Butterfly Groves and the Oceano Dunes
Thousands of Monarch Butterflies migrate to the eucalyptus trees within the Pismo State Beach Monarch Butterfly Grove each year. Directly on Highway 1, this incredible sight is one of the easiest wildlife viewing opportunities available on the Central Coast. The best place to stop on your Highway 1 road trip is the Monarch Butterfly Grove parking lot, just south of Pismo Beach.
After marveling at the Monarchs, drive 2 miles south to discover California’s only drive-able beach! The best place to stop for this is at the entrance to the Oceano Dunes Natural Preserve. The ideal time for most vehicles to drive the beach is during low tide. Stick to driving over the hard-packed sand closer to the water to avoid getting stuck in the soft sand further from the shoreline. (Find a tide table for this area at Central Coast Weather.) Parking is also available at the park’s entrance for those who can’t or don’t want to drive onto the beach.
Pro tip: South of the Oceano Dunes Natural Preserve lies Oso Flaco Lake, which drains into the ocean via Oso Flaco Creek. While this area is well worth a visit, crossing the creek without a four-wheel drive vehicle is not recommended.
Can you ride motorcycles on the beach? Yes, you can; in fact, it’s welcomed. Keep in mind that it’s recommended to stay on the hard pack sand unless you’re riding a full enduro or dirt bike. That said, if you have the right kind of bike, you can easily venture deep into the dunes — a bucket-list adventure, if ever there was one. Dirt bikes are available for rent, along with ATVs, dune buggies and just about any other kind of vehicle you can think of.
For more activities nearby, including stellar golfing and side-splitting comedy at the Great American Melodrama, download the Oceano / Nipomo Road Trip Map.

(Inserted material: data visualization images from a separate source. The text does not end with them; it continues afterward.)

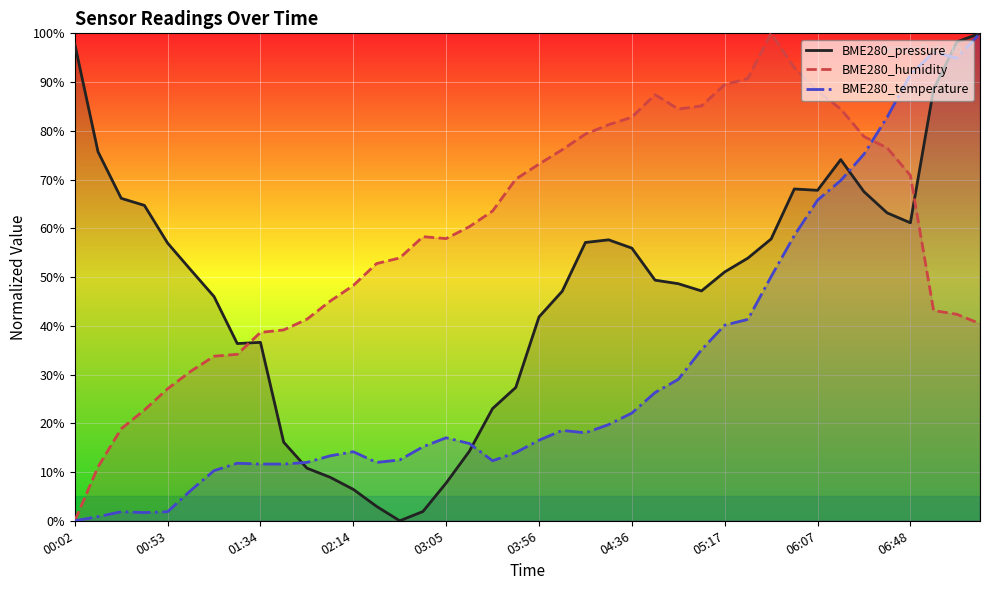

How many series are shown in this chart?

3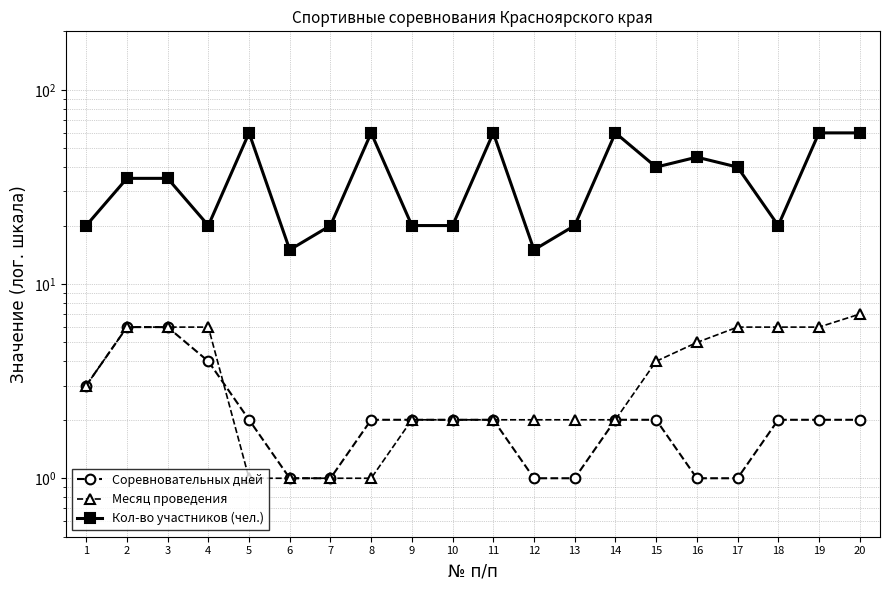

What is the difference between the second highest and second lowest values in the Кол-во участников (чел.) series?

45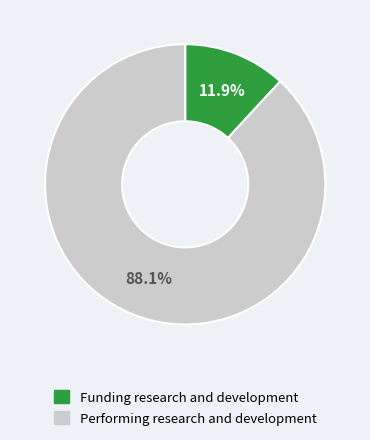

What is the largest slice in the pie chart?

Performing research and development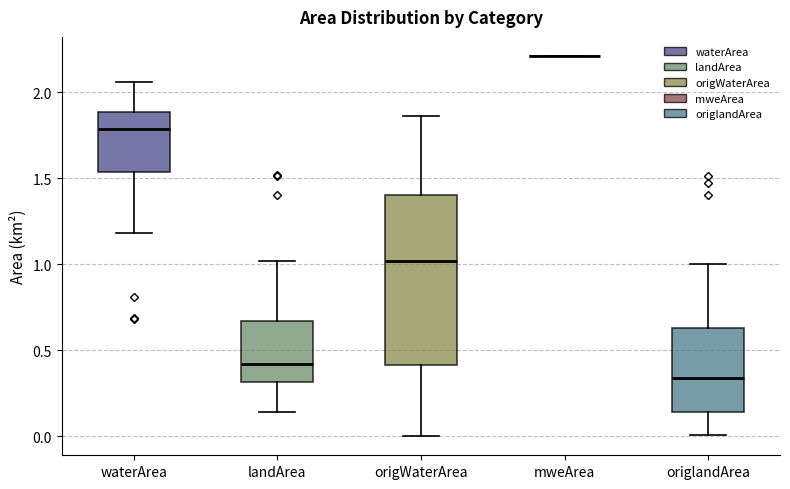

Reading left to right, transcribe this box plot: for each box, give where its median line is, the range the box spans, and where its two whiskers end, as read against the y-axis. The values are not printed on the chart, so give them approximately, as read against the axis.

waterArea: median 1.80, box 1.55 to 1.90, whiskers 1.20 to 2.05
landArea: median 0.40, box 0.30 to 0.65, whiskers 0.15 to 1.00
origWaterArea: median 1.00, box 0.40 to 1.40, whiskers 0.00 to 1.85
mweArea: box collapsed to a line at 2.20, whiskers 2.20 to 2.20
origlandArea: median 0.35, box 0.15 to 0.65, whiskers 0.00 to 1.00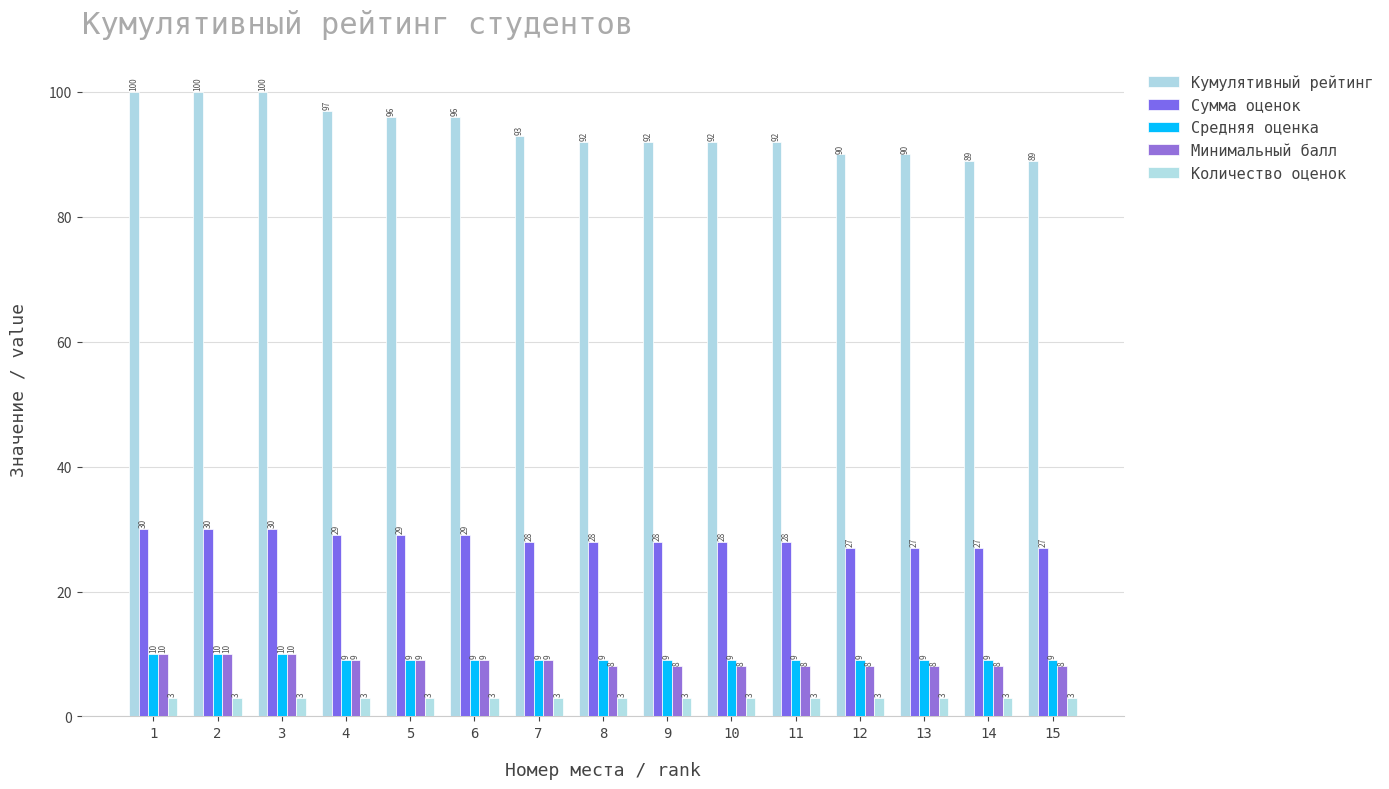

How many bars are there in each group?

5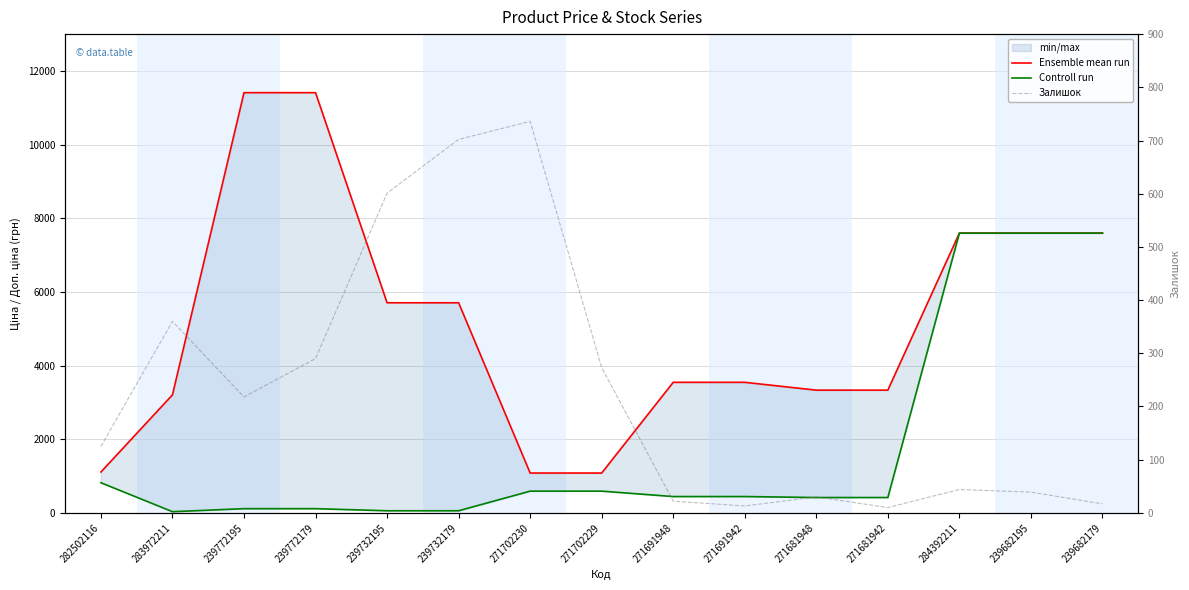

How many lines are shown in the chart?

3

Pacific Coast Highway Motorcycle Trip
The jaw-dropping stretch of Highway 1 between Big Sur and Santa Barbara County is often considered one of the best roads for motorcycling in the nation. Here, the climate is mild most of the year, perfect for freewheeling under the sun. Each of the destinations and drives below work just as well on two wheels as they do on four or more. The diversity of terrain will excite even the most veteran rider, while giving novices and easy riders plenty of choice.
Before embarking on a Highway 1 motorcycle trip, be sure to plan your itinerary to travel both north and south on Highway 1. For instance, if you’re traveling from San Francisco to Los Angeles, be sure to take Highway 1 both directions. This will give you right-side views of the ocean driving southbound, and easier and safer access to turnouts, since turning lanes are rare on Highway 1.
Also, you can of course ride in on a motorcycle, but you can also drive in and rent a motorcycle while here. This is a good option for those who want the comfort of indoor travel over long distances, and the thrill of motorcycling to explore the Central Coast. That way, you can tour Highway 1 at your leisure.